Throw memories back to the fateful time when the battle of dual core processors came into being, there was the 'two glued together' Intel chip, and the AMD fused design. When push came to shove, the performance difference was and still is ~5%, while power draw was closer to ~10%. So, there will probably be little difference between glue and soldered, just that there will be a small increase in performance and a small decrease in power.... but since we'll be comparing apples and oranges in the final tests, the real values will be hidden, since the comparison will be between an Intel CPU and IGP Vs an AMD CPU and ATI Graphics.... if the result is an overall more efficient and powerful combo versus the Intel solution, then they'll have big head start in the mobile and low power market, for desktops i'm sure there will be better solutions.
 

Kougar

Techgage Staff
Staff member
That's all very true. But don't view this Fusion as some great thing, view it as the stepping stone to that great thing. ;)

That "great thing" will be a true hybrid cpu/gpu, where the CPU performs it's usual integer, out-of-order, single-threaded workloads... but instead of using it's floating point instruction units it will instead use the GPU core. GPU's excel in FLOPs and basic parallel workloads... a hybrid processor will be able to remove duplicate CPU silicon and replace it with GPU silicon that can do the same task more efficiently, and it will be capable of offloading tasks to the right engines appropriately.

AMD supposedly has plans to release a true hybrid in 2015. :) http://www.xbitlabs.com/news/cpu/di...tion_of_AMD_Fusion_Chips_Due_in_2015_AMD.html
 

Tharic-Nar

Senior Editor
Staff member
Moderator
Indeed, think I made the comparison a while ago, as have others, GPU integration is just another logical step. First there were CPU’s as integer processors, later came dedicated FPU’s, the FPU’s were then integrated into the CPU. Graphics demanded massive parallel processing, 3D graphics requires floating point operations for efficiency, making GPU’s massively parallel FPU’s. GPU’s get bigger and better, then smaller and smaller, and now they’re being fitted back into the CPU again.

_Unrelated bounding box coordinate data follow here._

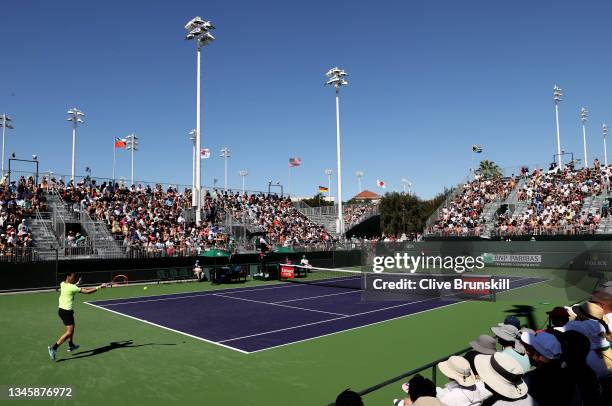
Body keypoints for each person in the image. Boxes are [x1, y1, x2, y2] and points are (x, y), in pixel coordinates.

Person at [48, 272, 105, 361]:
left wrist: (78, 283)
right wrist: (99, 287)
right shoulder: (72, 287)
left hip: (62, 310)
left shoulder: (62, 284)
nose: (74, 279)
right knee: (69, 332)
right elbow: (87, 292)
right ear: (68, 276)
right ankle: (53, 348)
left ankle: (71, 345)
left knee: (72, 328)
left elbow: (72, 286)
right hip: (66, 312)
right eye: (73, 277)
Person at [520, 331, 574, 405]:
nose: (527, 352)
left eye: (532, 349)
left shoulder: (531, 378)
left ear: (540, 356)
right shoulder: (569, 373)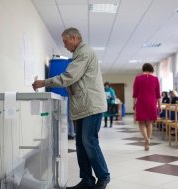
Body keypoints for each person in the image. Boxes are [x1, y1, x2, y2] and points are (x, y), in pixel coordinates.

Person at [32, 27, 110, 189]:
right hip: (82, 105)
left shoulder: (84, 53)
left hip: (91, 105)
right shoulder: (77, 55)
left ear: (74, 38)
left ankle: (103, 177)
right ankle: (87, 180)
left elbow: (69, 77)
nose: (65, 45)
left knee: (89, 141)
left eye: (66, 41)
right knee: (80, 144)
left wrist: (44, 82)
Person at [133, 63, 161, 151]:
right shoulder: (155, 79)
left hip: (141, 101)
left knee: (141, 123)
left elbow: (135, 93)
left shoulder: (138, 78)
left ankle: (146, 139)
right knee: (149, 123)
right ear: (152, 69)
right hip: (152, 102)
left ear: (143, 69)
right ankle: (147, 143)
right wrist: (159, 105)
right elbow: (158, 94)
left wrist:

Dedicated cards aren’t going anywhere though, you simply can’t fit both a full CPU (even if it’s cut back to remove duplication) and a full GPU on the same chip, with the accompanying memory while having it operate at a sane temperature. Having shared memory has it’s advantages, but that means you can still thrash the memory controller with specific tasks, starving other operations, etc, etc, it’s swings and roundabouts.

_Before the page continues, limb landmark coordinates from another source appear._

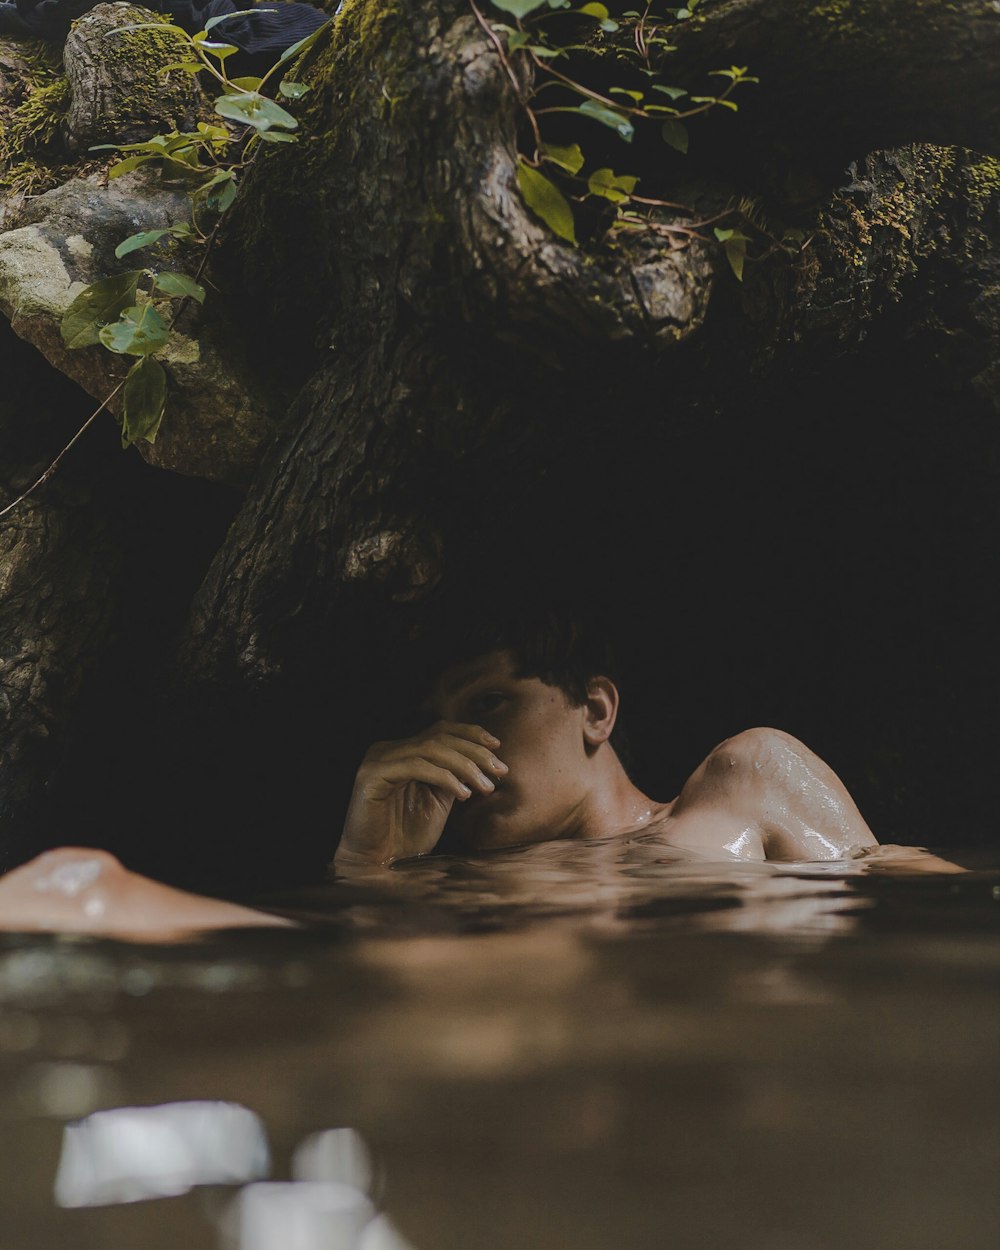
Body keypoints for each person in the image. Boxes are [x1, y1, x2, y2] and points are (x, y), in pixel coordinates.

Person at [334, 638, 884, 870]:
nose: (454, 746)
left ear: (595, 710)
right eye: (435, 727)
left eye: (491, 702)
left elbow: (890, 899)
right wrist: (368, 867)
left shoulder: (742, 785)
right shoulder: (441, 882)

Dedicated Graphics cards will probably have two major purposes in 5 years time – High end Gaming and HPC, both will probably carry the appropriate price premium. For everyone else, e.g mainstream, integrated graphics will probably be able to handle 90% of the games out there, since by that time, most will be console ports. Games consoles will be due a hardware refresh by that time, they get released, new graphics, pushes the envelope, demand for dedicated PC gaming cards increases, and the cycle starts again. Services like on-live might take off by then, but I seriously doubt that the state of the worldwide Internet infrastructure would have significantly changed by then, since those services are dictated by latency, not bandwidth, and latency rarely changes at all.

I guess we should stop calling them graphics cards as well - AMD started to call them APU's or Application Processing Units or something, but I believe that was in regard to their Fusion chips.

If there wasn’t a demand for dedicated hardware, we wouldn’t have Creative, Asus and Auzentech releasing dedicated soundcards after all these years of integrated audio.